Good morning. The fifth World Baseball Classic starts tomorrow night in Taiwan.
- Angels two-way player Shohei Ohtani says playing in the WBC has been a dream of his since watching the first one in 2006.
- Brewers shortstop Willy Adames said the WBC is “like the World Series in spring” before he left to join his Dominican Republic teammates.
- Mets Pete Alonso and Francisco Lindor talk about how thrilled they are to play in the WBC.
- Anthony Castrovince reminisces with Team Netherlands pitcher Shairon Martis, who threw the only no-hitter in WBC history in the 2006 tournament. Martis has played in every WBC except the 2009 tournament, when his Nationals team refused permission for him to play that year.
- David Adler has 12 matchups he wants to see in the WBC. Like Shohei Ohtani pitching to Mike Trout. Yeah, that would be awesome if it happens.
- Bradford Doolittle ranks the top seven lineups in the WBC. (ESPN+ sub. req.) He also compares them to historical lineups. Team USA closest comp in the 1928 Yankees. If only they had some pitching.
- R.J. Anderson has four international prospects (guys who don’t play in the US) to watch out for in the WBC.
- Unfortunately, some players are having to withdraw from the WBC because of injuries. Blue Jays slugger Vladimir Guerrero Jr. has withdrawn from Team Dominican Republic because of knee inflammation.
- And Mets left-hander José Quintana has withdrawn from Team Colombia with back soreness. (The Athletic sub. req.)
- Matt Monagan writes about Nettuno, Italy, which calls itself the “city of baseball.” Local kids learned the game from US GIs in 1944 and never stopped playing it.
- There was some sad news in baseball over the weekend as Rays radio broadcaster Dave Wills passed away at 58. He had been calling Rays games for 18 years. Our condolences go out to his family, friends and the Rays organization.
- Is baseball dying?
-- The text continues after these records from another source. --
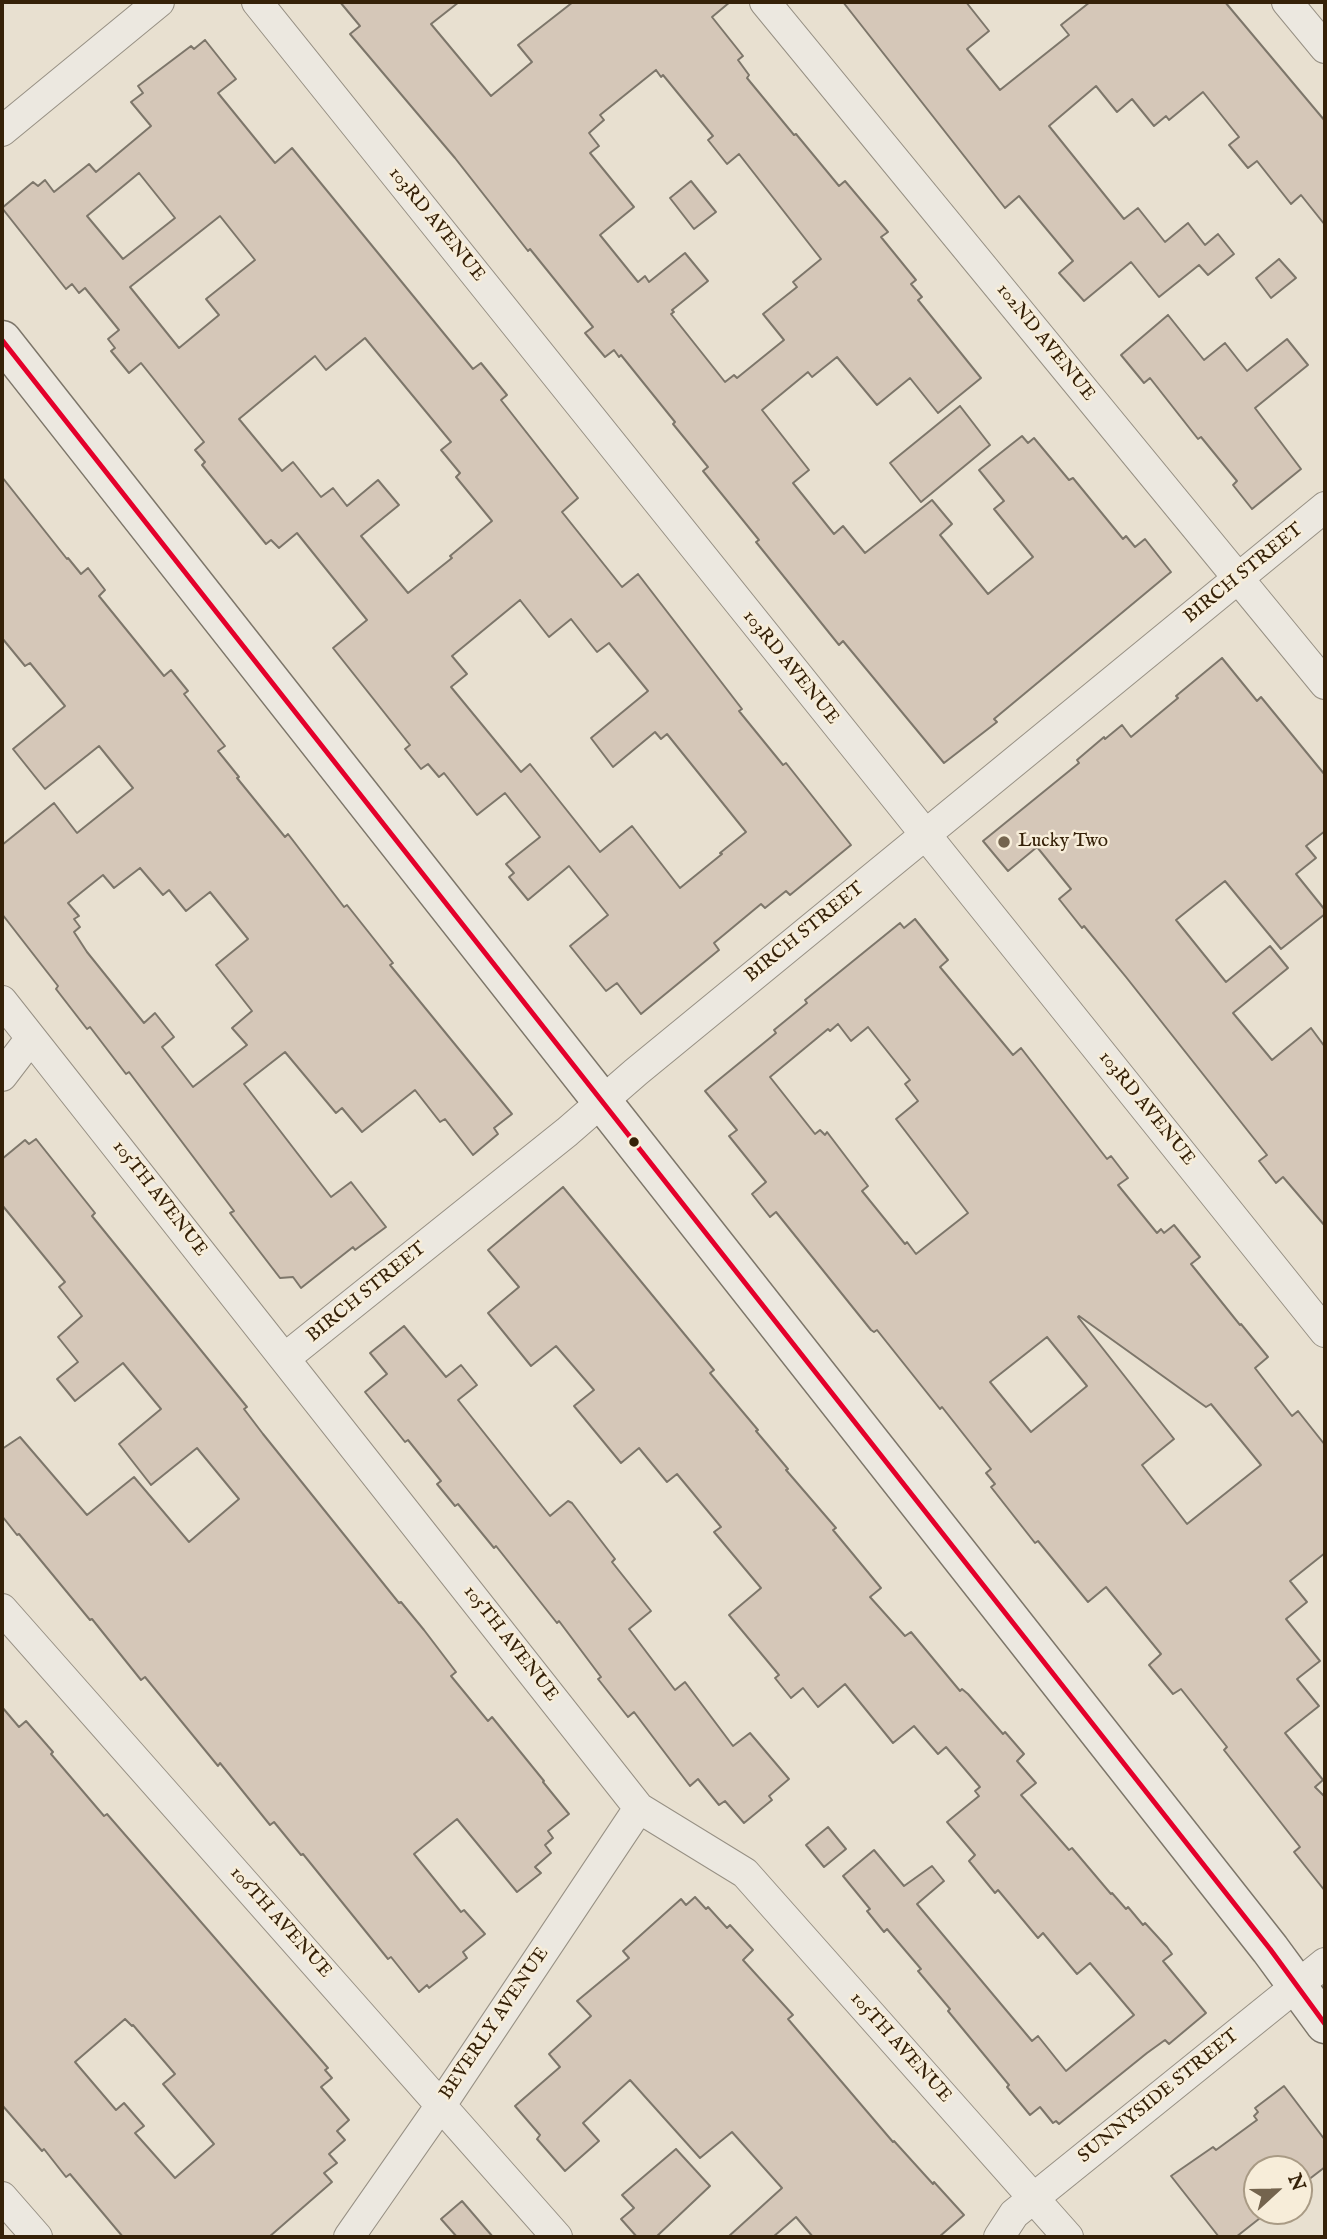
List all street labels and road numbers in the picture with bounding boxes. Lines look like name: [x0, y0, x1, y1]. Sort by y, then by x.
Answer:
street label: 103RD AVENUE: [383, 163, 489, 287]
street label: 102ND AVENUE: [991, 280, 1099, 406]
street label: BIRCH STREET: [1180, 519, 1308, 629]
street label: 103RD AVENUE: [737, 606, 843, 730]
street label: BIRCH STREET: [741, 878, 869, 988]
street label: 103RD AVENUE: [1093, 1047, 1199, 1171]
street label: 105TH AVENUE: [107, 1137, 211, 1261]
street label: BIRCH STREET: [303, 1238, 431, 1348]
street label: 105TH AVENUE: [458, 1582, 562, 1706]
street label: 106TH AVENUE: [224, 1863, 336, 1983]
street label: BEVERLY AVENUE: [436, 1943, 554, 2105]
street label: 105TH AVENUE: [844, 1988, 956, 2108]
street label: SUNNYSIDE STREET: [1074, 2025, 1244, 2169]

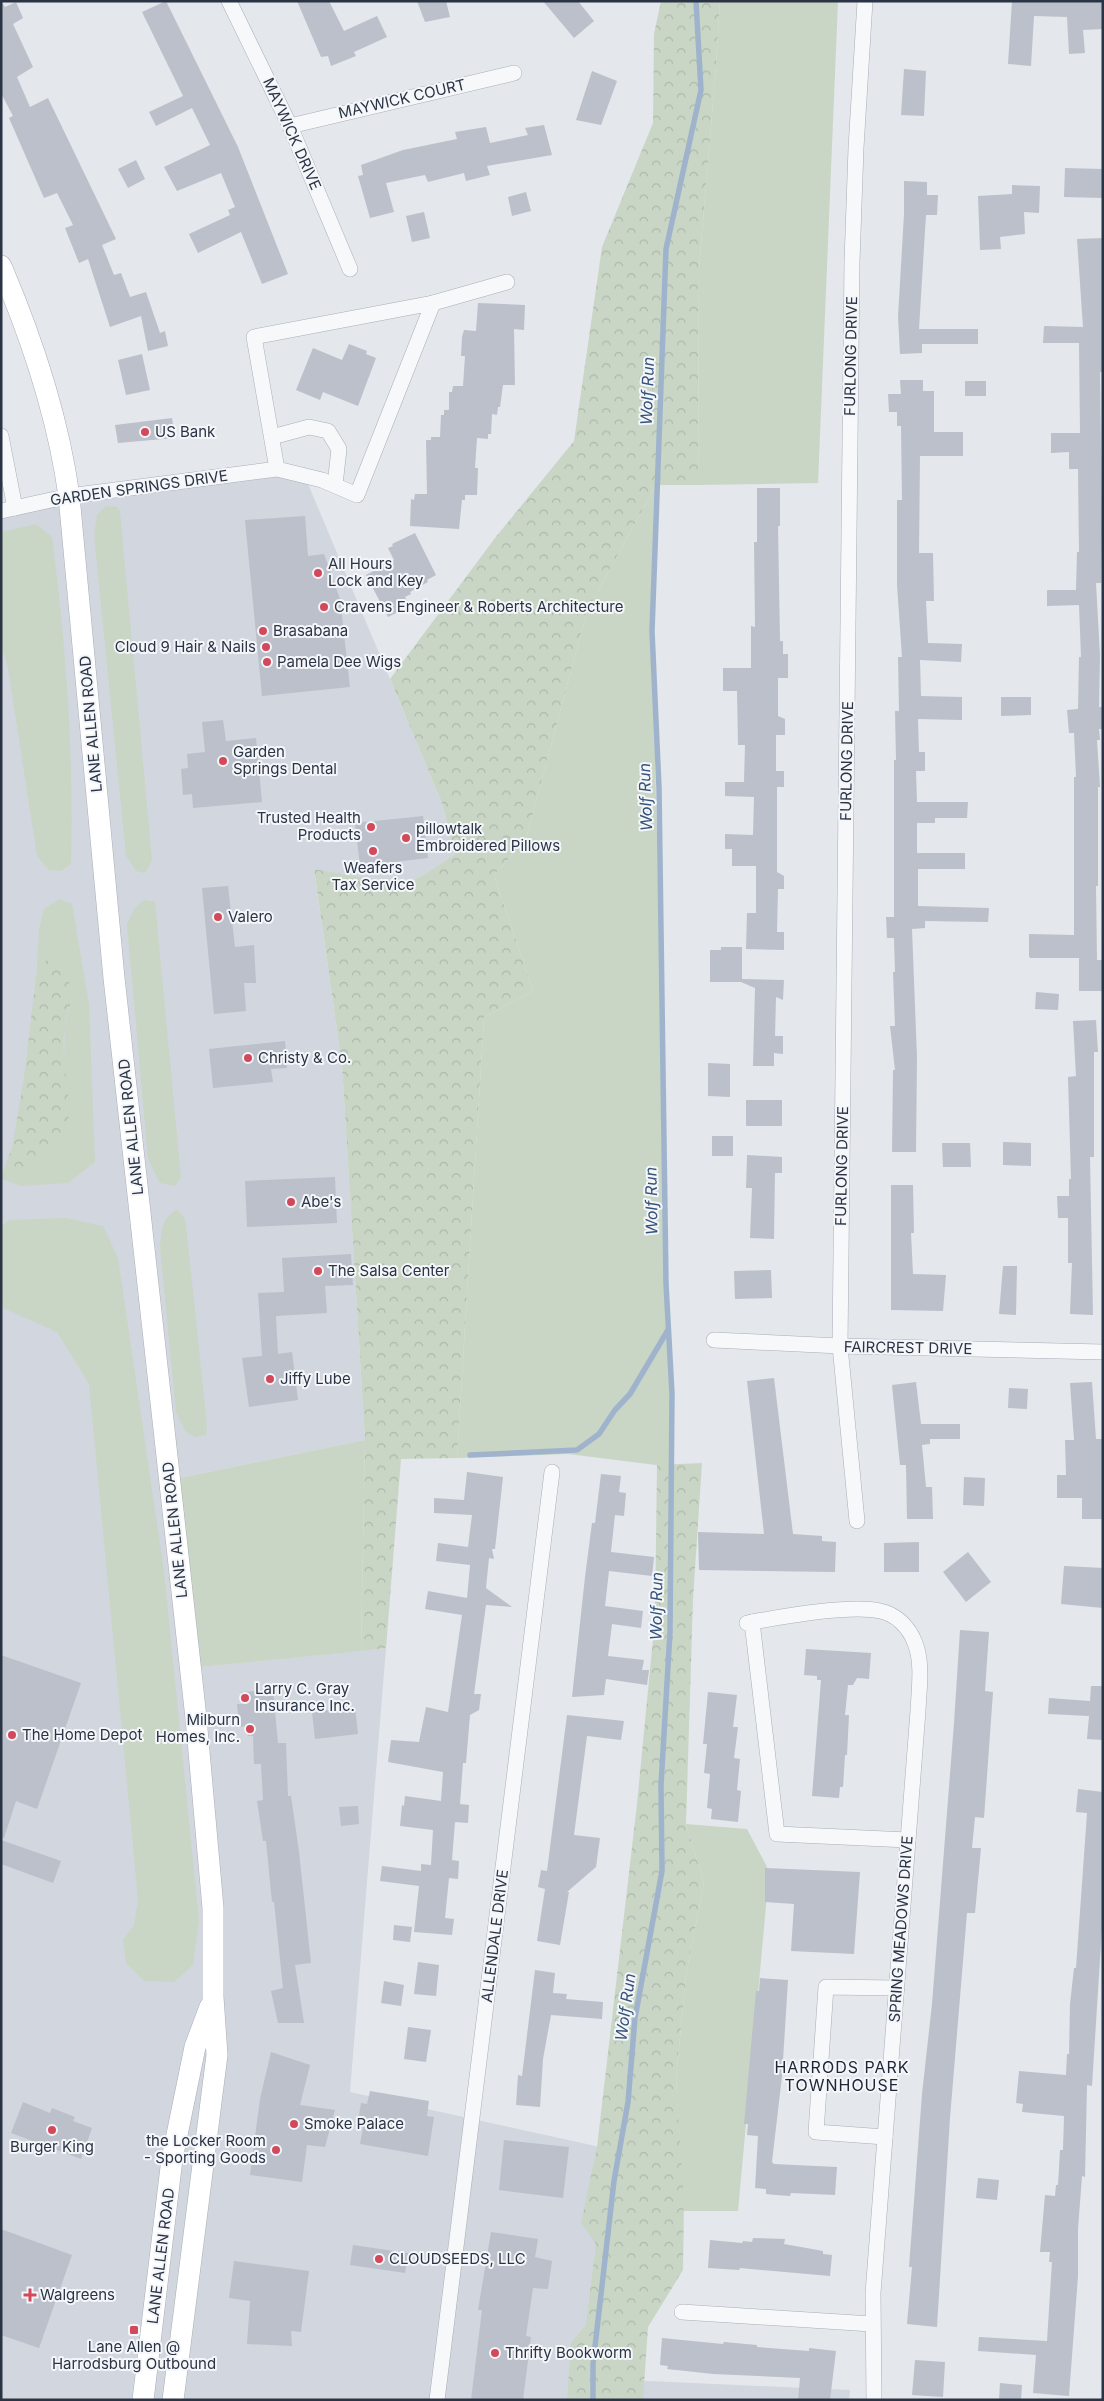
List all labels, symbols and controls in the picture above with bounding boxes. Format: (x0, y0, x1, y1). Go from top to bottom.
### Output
street label: MAYWICK DRIVE (259, 75, 326, 193)
street label: MAYWICK COURT (336, 75, 467, 122)
street label: FURLONG DRIVE (840, 296, 861, 416)
water label: Wolf Run (636, 357, 658, 425)
place label: US Bank (155, 422, 216, 441)
marker: US Bank (139, 426, 151, 438)
street label: GARDEN SPRINGS DRIVE (49, 466, 229, 509)
place label: All Hours Lock and Key (328, 554, 424, 590)
marker: All Hours Lock and Key (312, 567, 324, 579)
place label: Cravens Engineer & Roberts Architecture (334, 597, 623, 616)
marker: Cravens Engineer & Roberts Architecture (318, 601, 330, 613)
place label: Brasabana (273, 621, 348, 640)
marker: Brasabana (257, 625, 269, 637)
place label: Cloud 9 Hair & Nails (115, 637, 256, 656)
marker: Cloud 9 Hair & Nails (260, 641, 272, 653)
place label: Pamela Dee Wigs (277, 652, 401, 671)
street label: LANE ALLEN ROAD (75, 655, 106, 793)
marker: Pamela Dee Wigs (261, 656, 273, 668)
street label: FURLONG DRIVE (836, 701, 857, 821)
place label: Garden Springs Dental (233, 742, 337, 778)
marker: Garden Springs Dental (217, 755, 229, 767)
water label: Wolf Run (634, 763, 656, 831)
place label: Trusted Health Products (257, 808, 361, 844)
place label: pillowtalk Embroidered Pillows (416, 819, 560, 855)
marker: Trusted Health Products (365, 821, 377, 833)
marker: pillowtalk Embroidered Pillows (400, 832, 412, 844)
marker: Weafers Tax Service (367, 845, 379, 857)
place label: Weafers Tax Service (331, 858, 415, 894)
place label: Valero (228, 907, 273, 926)
marker: Valero (212, 911, 224, 923)
place label: Christy & Co. (258, 1048, 351, 1067)
marker: Christy & Co. (242, 1052, 254, 1064)
street label: LANE ALLEN ROAD (114, 1058, 147, 1196)
street label: FURLONG DRIVE (831, 1106, 852, 1226)
water label: Wolf Run (640, 1167, 662, 1235)
place label: Abe's (301, 1192, 342, 1211)
marker: Abe's (285, 1196, 297, 1208)
place label: The Salsa Center (328, 1261, 450, 1280)
marker: The Salsa Center (312, 1265, 324, 1277)
street label: FAIRCREST DRIVE (844, 1337, 972, 1358)
place label: Jiffy Lube (280, 1369, 351, 1388)
marker: Jiffy Lube (264, 1373, 276, 1385)
street label: LANE ALLEN ROAD (158, 1461, 191, 1599)
water label: Wolf Run (645, 1572, 667, 1640)
place label: Larry C. Gray Insurance Inc. (255, 1679, 355, 1715)
marker: Larry C. Gray Insurance Inc. (239, 1692, 251, 1704)
place label: Milburn Homes, Inc. (156, 1710, 240, 1746)
marker: Milburn Homes, Inc. (244, 1723, 256, 1735)
place label: The Home Depot (22, 1725, 143, 1744)
marker: The Home Depot (6, 1729, 18, 1741)
street label: SPRING MEADOWS DRIVE (884, 1835, 917, 2023)
street label: ALLENDALE DRIVE (477, 1868, 512, 2004)
water label: Wolf Run (610, 1972, 640, 2042)
district label: HARRODS PARK TOWNHOUSE (774, 2057, 910, 2095)
place label: Smoke Palace (304, 2114, 404, 2133)
marker: Smoke Palace (288, 2118, 300, 2130)
marker: Burger King (46, 2124, 58, 2136)
place label: the Locker Room - Sporting Goods (144, 2131, 266, 2167)
place label: Burger King (10, 2137, 94, 2156)
marker: the Locker Room - Sporting Goods (270, 2144, 282, 2156)
street label: LANE ALLEN ROAD (143, 2187, 178, 2325)
place label: CLOUDSEEDS, LLC (389, 2249, 526, 2268)
marker: CLOUDSEEDS, LLC (373, 2253, 385, 2265)
place label: Walgreens (40, 2285, 115, 2304)
marker: Walgreens (24, 2289, 36, 2301)
marker: Lane Allen @ Harrodsburg Outbound (128, 2324, 140, 2336)
place label: Lane Allen @ Harrodsburg Outbound (52, 2337, 216, 2373)
place label: Thrifty Bookworm (505, 2343, 632, 2362)
marker: Thrifty Bookworm (489, 2347, 501, 2359)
A recent survey by Ipsos reveals that MLB is still the second-most popular sport in the US after the NFL. Bill Shaikin has details.
- As far as the new rules go, they’re having the intended effect of speeding up the game. Spring Training games are averaging 2 hours and 37 minutes so far, which would be the fastest since 1979. Of course, regular season games will likely be a little slower than that, but still much faster than before the pitch clock.
- They don’t get any more “old-school” than Diamondbacks pitcher Madison Bumgarner. But Bumgarner says he loves the new rules after his first start of the spring.
- A roundtable discussion about the new rules.
- Davy Andrews writes that a five-pitch matchup between Phillies pitcher Andrew Painter and Twins shortstop Carlos Correa is a microcosm of everything that has gone on in Spring Training so far.
- Buster Olney looks at all the Dodgers’ options at shortstop after the injury to Gavin Lux. (ESPN+ sub. req.)
- MLB dot com has one prospect for each team who has been turning heads so far in Spring Training.
- Mike Axisa has ten positional battles in Spring Training.
- Danny Abriano argues that Mets prospect Brett Baty has made his claim on the third base job in Queens.
- Katie Woo explains why the Cardinals are not worried that veteran right-hander Adam Wainwright’s velocity is way down this spring. (The Athletic sub. req.) No word on what Mark DeRosa and Team USA think of one of their starters showing a stark decrease in velocity.
- Manny Randhawa has the top ten lineup duos in MLB.
- Jay Jaffe has the weakest position on the top National League playoff contenders.
- Five “dark horse” MVP predictions.
- Kyle Kishimoto tries to get to the bottom of why Jurickson Profar is still a free agent.
#Rockies have reached a non-roster agreement with DH-3B-1B Mike Moustakas, who was released by the #Reds in January.— Thomas Harding (@harding_at_mlb) March 5, 2023
- Michael Baumann notes that the Twins look like they have a deep starting rotation this year. Solid, but not elite. And that’s probably all they need to make the playoffs.
- White Sox pitcher Mike Clevinger will not be disciplined by MLB over the domestic violence allegations. He has voluntarily agreed to be evaluated by treatment boards that deal with domestic violence and substance abuse.
- And finally, Rangers left-hander Taylor Hearn plans to return to the family business after his baseball career is over. It just so happens that the “family business” in the Hearn family is rodeo. (The Athletic sub. req.)
And tomorrow will be a better day than today, Buster. The WBC gets underway in Taiwan.